Alex Piteris ‘27 really enjoyed the production. “I liked how accessible the adapted script was to audience members who are not familiar with Shakespearean text. Sometimes people become frustrated with trying to follow the plot of his plays and the narration of the hilarious players helped lessen that confusion… I’m glad it was performed. There is a lot of value in inviting Shakespearean texts into a modern context. The queer element was very well incorporated into the show and really explored those lines of Shakespeare’s text that made us all raise an eyebrow. Historians might say they were best friends, but we can beg to differ.” 

Piteris was also impressed with other production elements, going on to say, “I really enjoyed the execution of the shipwreck in the beginning. The lights and movement gave a sense of urgency that transferred to the audience. It really set the tone of the production and had me at the edge of my seat for what came next.”

The other two shows in the festival were musicals. The first one was “Fun Home,” directed by Bri Ramberg ‘24 and music directed by Bethany Qian ‘25 and Sonny Berenson ‘26. The show is an adaptation of Alison Bechdel’s graphic memoir of the same name. It tells the story of Alison at three stages of her life: as a child, a college student and a middle-aged adult looking back on her journey. It was the longest and definitely most emotional show in the festival; I know myself and others were brought to tears watching Alison discover her identity as a lesbian in a fraught household.

Katy Olson ‘27, who played Small Alison, said, “I think for me, being involved in ‘Fun Home’ was a really great way to get to know some of the theater community on campus and to meet other people with similar interests. I also met people who worked in all aspects of theater and that was really neat getting to see how the lighting works, how the set works. And also, the intimacy coordinator! I’ve never been in a show that had that before, so that was a really unique part of this process.” 

Finally, there was “35mm,” directed by Tommy Kelly ‘24 and music directed by Jay Walker ‘25. The show was completely sung-through and consisted of a series of vignettes based on 16 photos taken by the composer’s husband on 35mm film.

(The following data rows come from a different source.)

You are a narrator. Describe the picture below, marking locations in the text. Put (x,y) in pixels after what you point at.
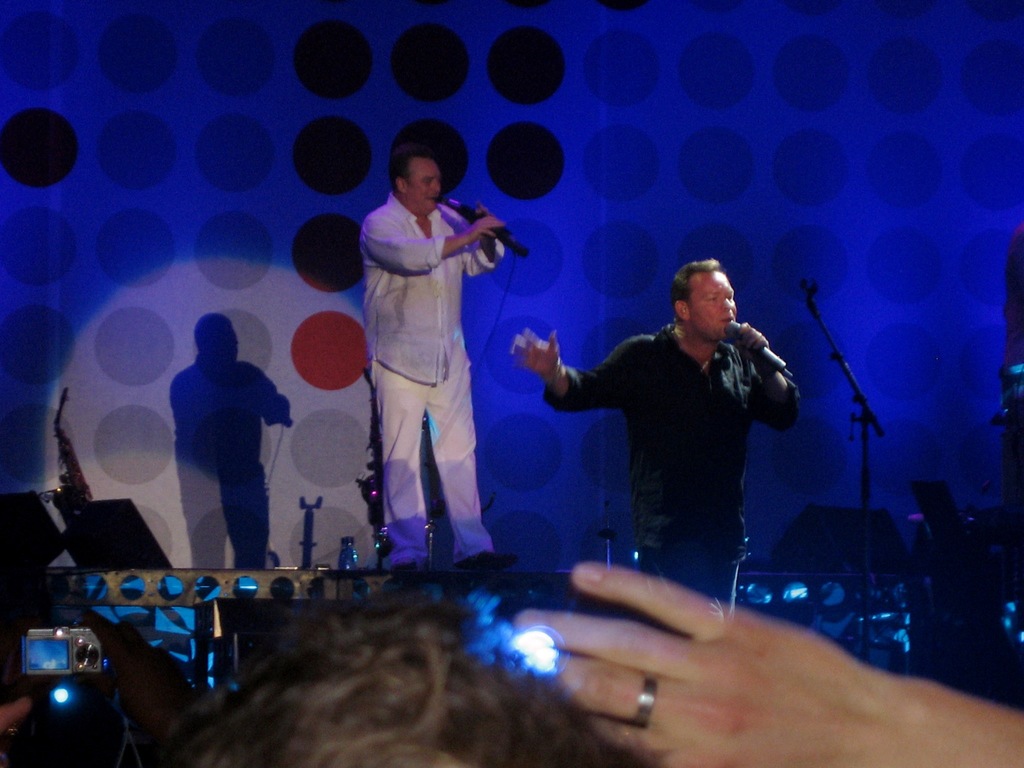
In this image, we can see two men (379,302) standing and holding the microphones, we can see the blue color light (182,174) and there is a shadow (209,389) of the man (403,274) on the wall (210,161).
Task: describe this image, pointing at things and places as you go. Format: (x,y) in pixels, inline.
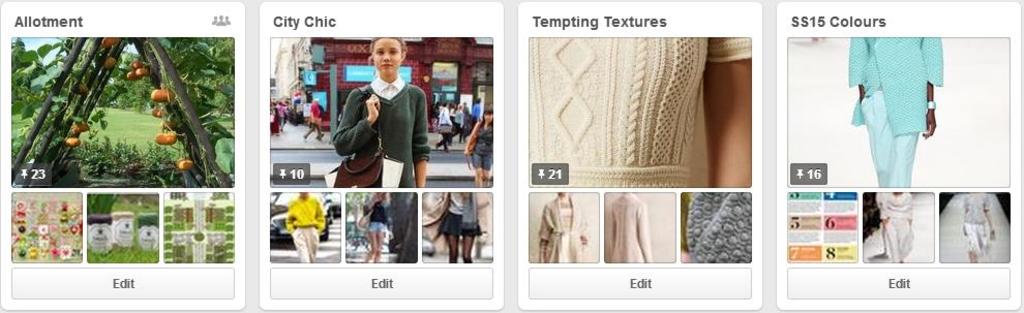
In this image I can see a collage of different images. The first image is related to trees (202,176) and I can see some fruits (136,74) on the trees (201,137). The second image is related to dresses (375,148) and I can see four people (403,103) wearing different type of dresses (441,210). The third image is about textures (627,159). The different textures (675,97) are worn by different women (668,154) and the last image is about the colors of dresses (899,203).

Walker was very glad to have been a part of the Studios Festival. They told me, “From what I saw, everyone was just so talented. Every single facet of the creative process was awesome. I could not be more thankful to my creative team for giving me the chance to work on a production as big as ‘35mm.’ I hope everyone walks away from Studios feeling so proud of themselves because this was some of the best theatre I’ve seen come out of this school.”